Спутники, не сговариваясь, остановились, обнялись, и запели
припев. Вполголоса, но грозно и жизнеутверждающе:
А-а! В Африке небо!
А-а! В Африке горы!
А-а! Крокодилы!
А-а! Обезьяны!
А-а! И зеленый!
Иван-дурак посмотрел на мудреца, смущенно потрогал его
зеленые волосы, и сказал:
— Ох, полюбился ты мне, мудрец! Умен, как князь
Владимир, красив, как Красно Солнышко... Если б еще волосы не зеленые были!
— Какие есть! — обиделся мудрец.
— Ладно, зеленые волосы не беда, мы не расисты, —
рассудил Иван. — За песню спасибо, хоть и не все в ней понятно, но веселей
на душе стало.
— Я еще много чего знаю! — похвастался мудрец. —
Вот, например... В Африке несчастье, в Африке злодей! В Африке ужасный
Бармалей!
— У нас тоже злодей есть, Кащей Бессмертный, —
согласился Иван. — А че ты все про Африку поешь? Родом оттуда, али че?
Кубатай захихикал, глядя на Смолянина. Тот ухмыльнулся.
— Да нет, я не из Африки, — сказал, наконец,
Кубатай. — Просто понравилась она мне очень, вот и выучил про нее разные
песни да стишки.
...Вскоре, издалека уже, увидел Иван возвышающееся над
деревьями мрачное серое здание.
— Не замок ли то Кащеев? — спросил Иван, не
замедляя шага.
— Кря-кря! — ответил за его спиной Смолянин.

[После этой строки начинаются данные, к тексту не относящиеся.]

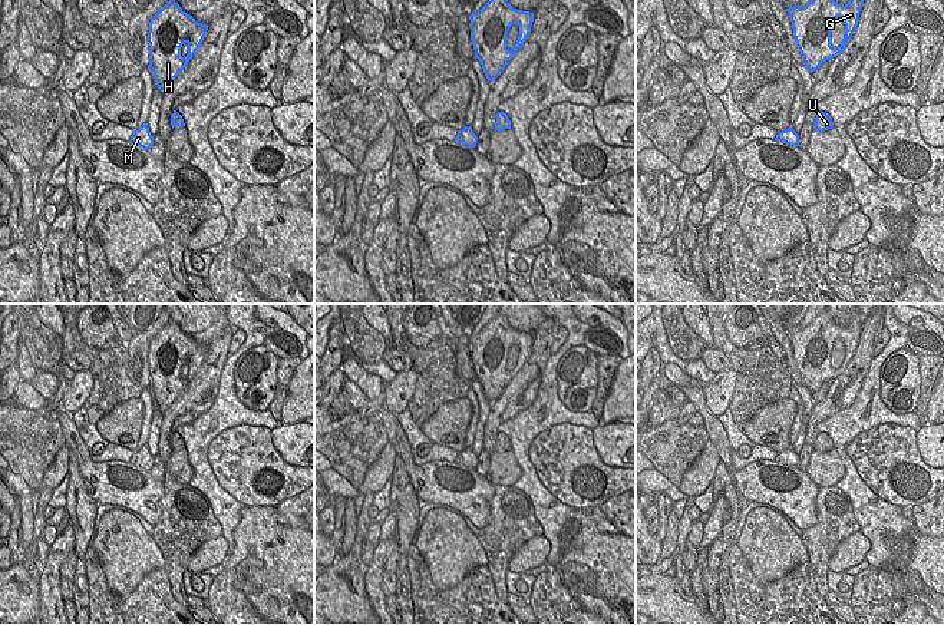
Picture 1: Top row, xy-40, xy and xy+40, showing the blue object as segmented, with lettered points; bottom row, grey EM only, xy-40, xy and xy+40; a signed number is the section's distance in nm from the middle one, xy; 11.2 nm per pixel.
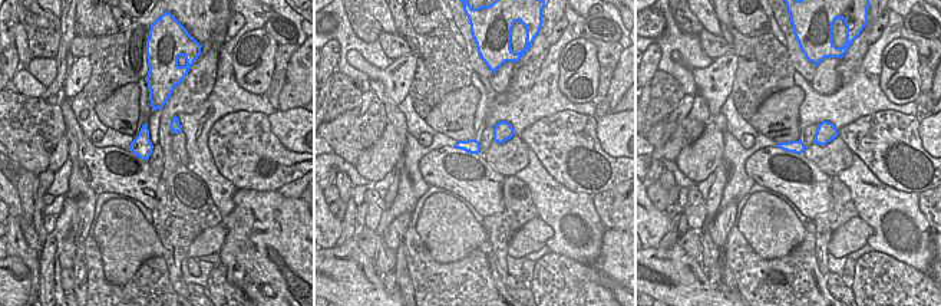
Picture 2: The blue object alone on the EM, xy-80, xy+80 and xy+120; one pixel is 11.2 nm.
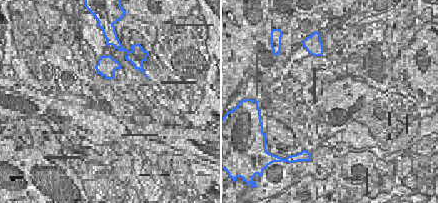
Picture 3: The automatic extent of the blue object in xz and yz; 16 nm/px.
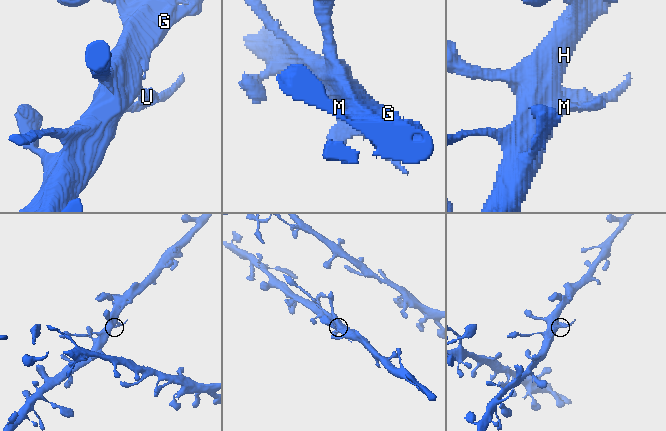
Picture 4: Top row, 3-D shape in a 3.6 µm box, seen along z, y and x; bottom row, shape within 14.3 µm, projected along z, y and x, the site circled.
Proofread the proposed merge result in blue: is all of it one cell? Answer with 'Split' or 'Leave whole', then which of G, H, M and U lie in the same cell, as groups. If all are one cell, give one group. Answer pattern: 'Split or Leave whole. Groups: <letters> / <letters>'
Split. Groups: G H M / U.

— Кубатай, — спросил Иван, не оборачиваясь, —
это он по вашему, по-басурмански?
— Не-у, — ответил Кубатай, — то есть, э-э-э,
м-мяу!
Иван остановился как вкопанный и оглянулся. Позади, вместо
спутников его, пораженно глядя друг на друга стояли: серая в оранжевую крапинку
утка и пушистый, черный, с зеленоватой проседью, кот. Возле кота —
сабелька с перевязью валялась.
— Что же вы наделали, товарищи мои! — запричитал
Иван, вспомнив, каким образом давеча Алеша в козленочка превратился. — На
кого ж вы меня покинули?
— Кря-кря, — печально ответила утка. И вдруг
нахохлилась, напыжилась, затопталась на месте, а потом отпрыгнула в сторону и с
ужасом в глазах оглянулась. Там, где только что она стояла, лежало крупное,
чуть больше куриного, яйцо. Да не простое, а золотое.

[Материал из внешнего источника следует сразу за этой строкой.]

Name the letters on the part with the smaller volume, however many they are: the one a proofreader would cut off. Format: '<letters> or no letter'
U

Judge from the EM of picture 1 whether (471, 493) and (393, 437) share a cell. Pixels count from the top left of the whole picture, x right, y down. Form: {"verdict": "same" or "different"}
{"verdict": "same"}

— Хе-хе-хе, м-мяу, хе-хе-хе, — затрясся кот
истерически, — знаю, знаю я эту историю! Баба била, била, не разбила, дед
бил, бил, не разбил... Потом мышка прибежала, хвостиком махнула...

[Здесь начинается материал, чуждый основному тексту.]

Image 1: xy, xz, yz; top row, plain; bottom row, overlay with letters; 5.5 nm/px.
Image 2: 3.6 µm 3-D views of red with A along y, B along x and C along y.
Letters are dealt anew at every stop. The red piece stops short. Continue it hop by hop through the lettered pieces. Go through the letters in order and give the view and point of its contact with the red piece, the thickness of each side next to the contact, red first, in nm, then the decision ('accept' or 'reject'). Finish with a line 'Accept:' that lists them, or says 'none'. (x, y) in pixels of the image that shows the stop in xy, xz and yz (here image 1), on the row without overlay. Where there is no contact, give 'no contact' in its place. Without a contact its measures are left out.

Мышка! — повторил он с нездоровым блеском в глазах, — мышка —
это хорошо. И еще златая цепь нужна. Где ее взять-то?
Оправившись от первого потрясения, утка, напряженно
уставившись в одну точку, вновь принялась топтаться на месте.
— Ничего себе производительность, — заметил
кот, — если б яйца на цепь перековать... Вань, пособи, а? Что я сам-то
могу с такими конечностями? — и он коснулся Ивановой ноги мягкой лапкой.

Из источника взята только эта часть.